Loading Datasets
The hdxms_datasets
package features a central DataVault
object, which is used to fetch datasets from an online
database to a local cache dir, as well as parse those locally saved peptide sets into a pandas DataFrame
.
Basic usage
from hdxms_datasets import DataVault
# Creating a DataVault without giving a cache path name uses $home/.hdxms_datasets by default
vault = DataVault()
# Download a remote dataset to the local cache
vault.fetch_dataset("20221007_1530_SecA_Krishnamurthy")
# Load the dataset
ds = vault.load_dataset("20221007_1530_SecA_Krishnamurthy")
# Print a string describing the states in the dataset
print(ds.describe())
# Load FD control peptides as a pandas DataFrame
fd_control = ds.load_peptides(0, "FD_control")

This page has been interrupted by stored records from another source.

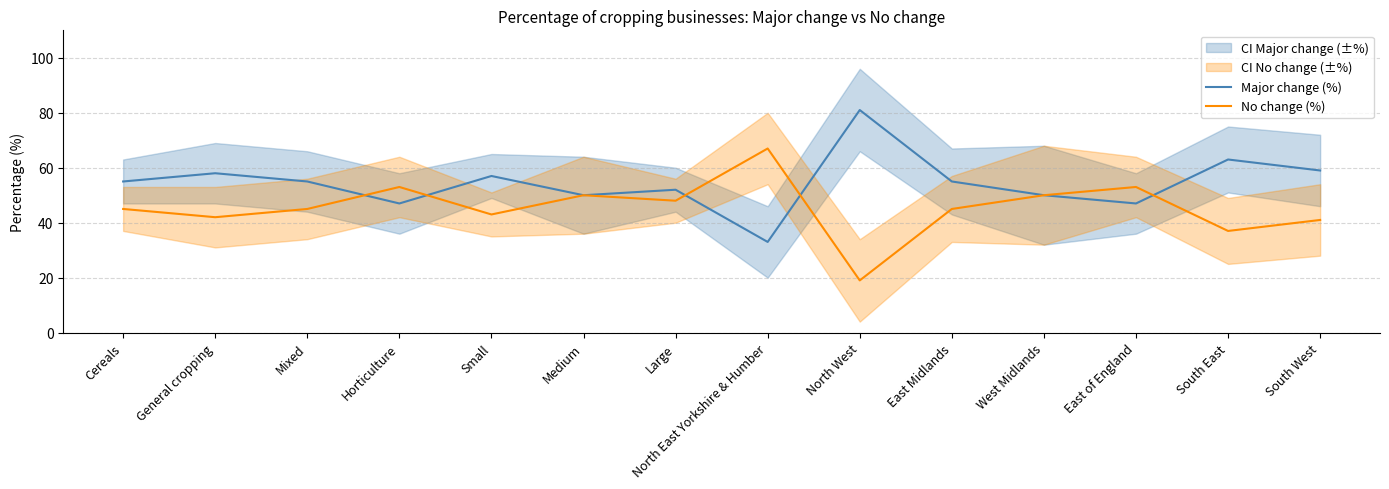

Rank the categories by No change (%) value from highest to lowest.

North East Yorkshire & Humber, Horticulture, East of England, Medium, West Midlands, Large, Cereals, Mixed, East Midlands, Small, General cropping, South West, South East, North West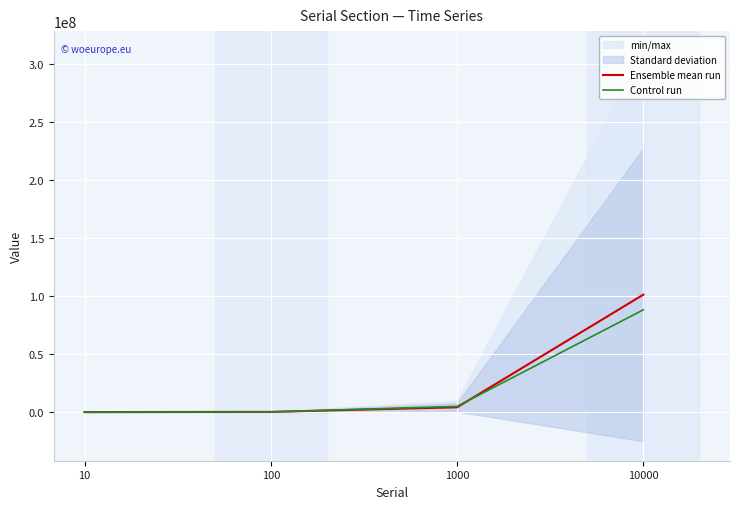

Is it true that Ensemble mean run equals 2373879 at 1000?

False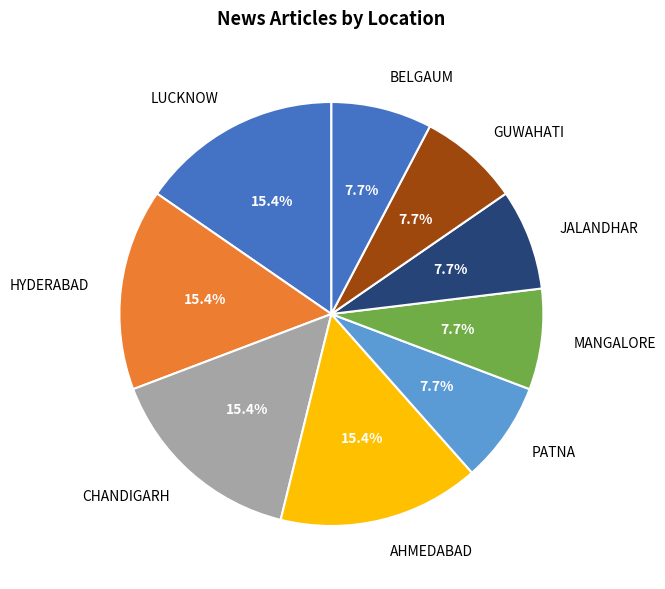

How many slices are in this pie chart?

9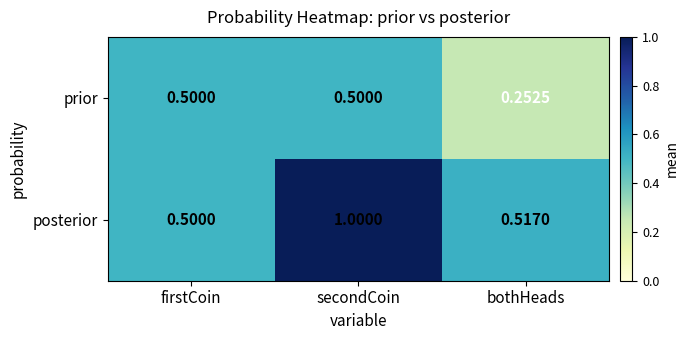

Which category has the lowest value in the posterior series?

firstCoin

# Load experimental peptides as pandas dataframe
peptides = ds.load_peptides(0, 'experiment')
The code above initiates a DataVault
object, thereby creating a cache directory in the default location
(~/.hdxms_datasets/datasets
) if it does not yet exist. Then the dataset "20221007_1530_SecA_Krishnamurthy"
is fetched
from the database and stored in the cache dir.
Datavault.load_dataset
loads the dataset which is returned as HDXDataSet
object. From the HDXDataSet
object,
users can load peptides from the available states. In the example, the Fully Deuterated control peptides are loaded
from the first HDX state as a pandas DataFrame
. The experimental peptides are loaded in the same way.